** Activity **
Extract the text lines from the records below and reproduce each one verbatim, in its original order, omitting the pictures.

** Material provided **
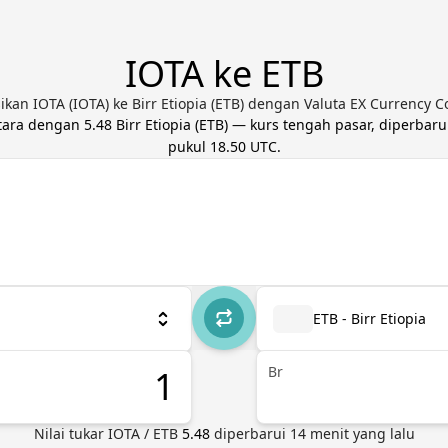
IOTA ke ETB
ikan IOTA (IOTA) ke Birr Etiopia (ETB) dengan Valuta EX Currency C
etara dengan
5.48
Birr Etiopia
(
ETB
) — kurs tengah pasar, diperbaru
pukul 18.50 UTC
.
ETB - Birr Etiopia
Br
Nilai tukar
IOTA
/
ETB
5.48
diperbarui
14
menit yang lalu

** Solved problem **
IOTA ke ETB
ikan IOTA (IOTA) ke Birr Etiopia (ETB) dengan Valuta EX Currency C
etara dengan
5.48
Birr Etiopia
(
ETB
) — kurs tengah pasar, diperbaru
pukul 18.50 UTC
.
ETB - Birr Etiopia
Br
Nilai tukar
IOTA
/
ETB
5.48
diperbarui
14
menit yang lalu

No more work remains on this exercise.